• EXTRACTED INFORMATION:
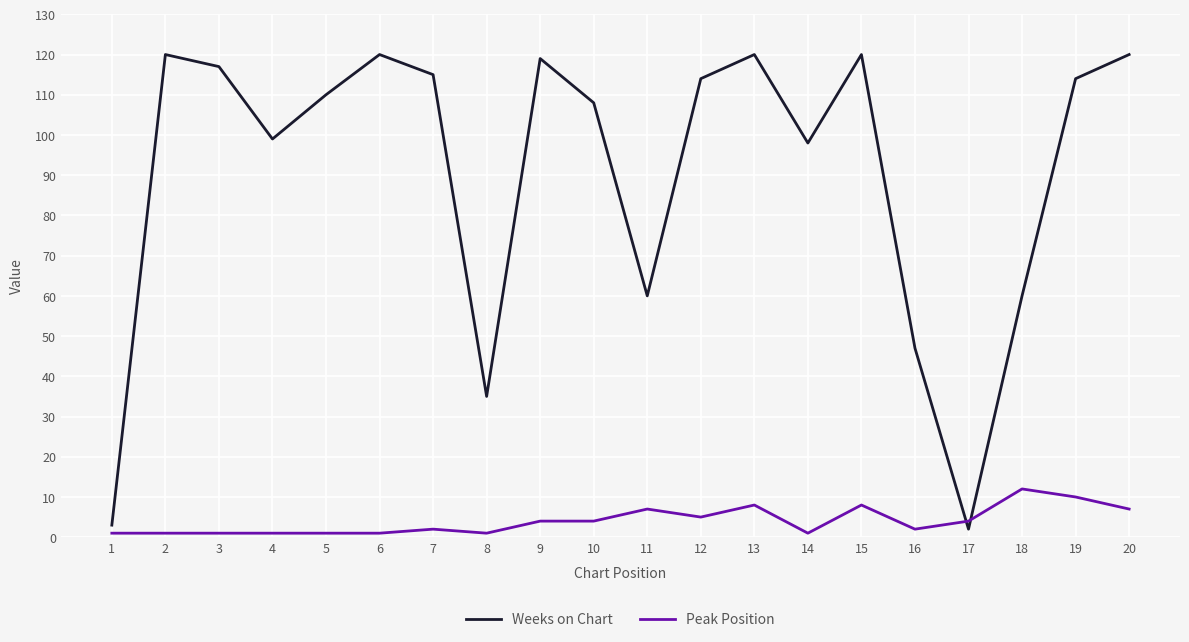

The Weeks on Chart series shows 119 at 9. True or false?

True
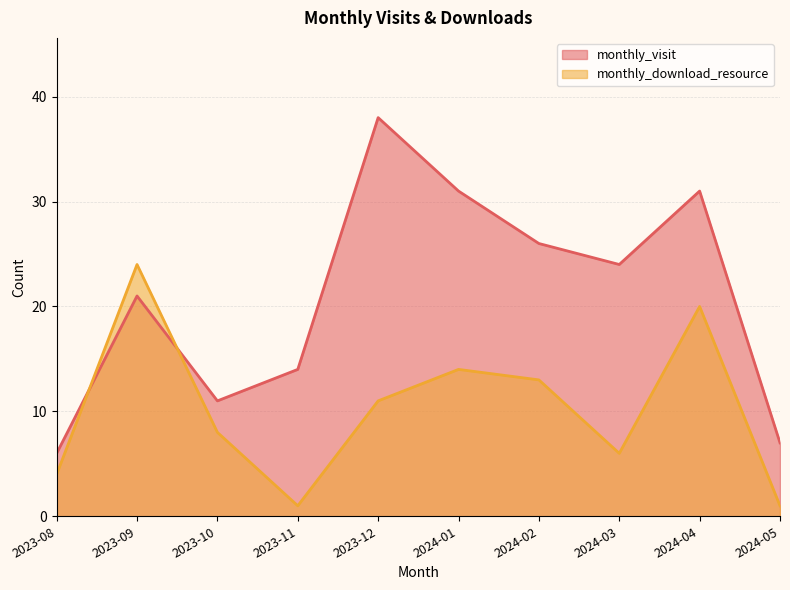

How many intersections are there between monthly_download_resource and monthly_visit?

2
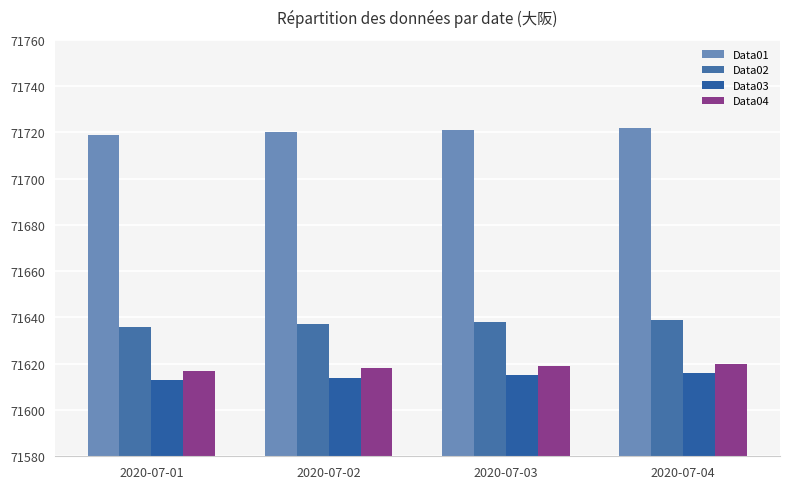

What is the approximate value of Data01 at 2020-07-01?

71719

• TASK REQUIREMENTS:
Copy out the lines word for word, starting at the line that contains "What is the" and ending with the final line above.

• WRITTEN RESPONSE:
What is the approximate value of Data01 at 2020-07-01?

71719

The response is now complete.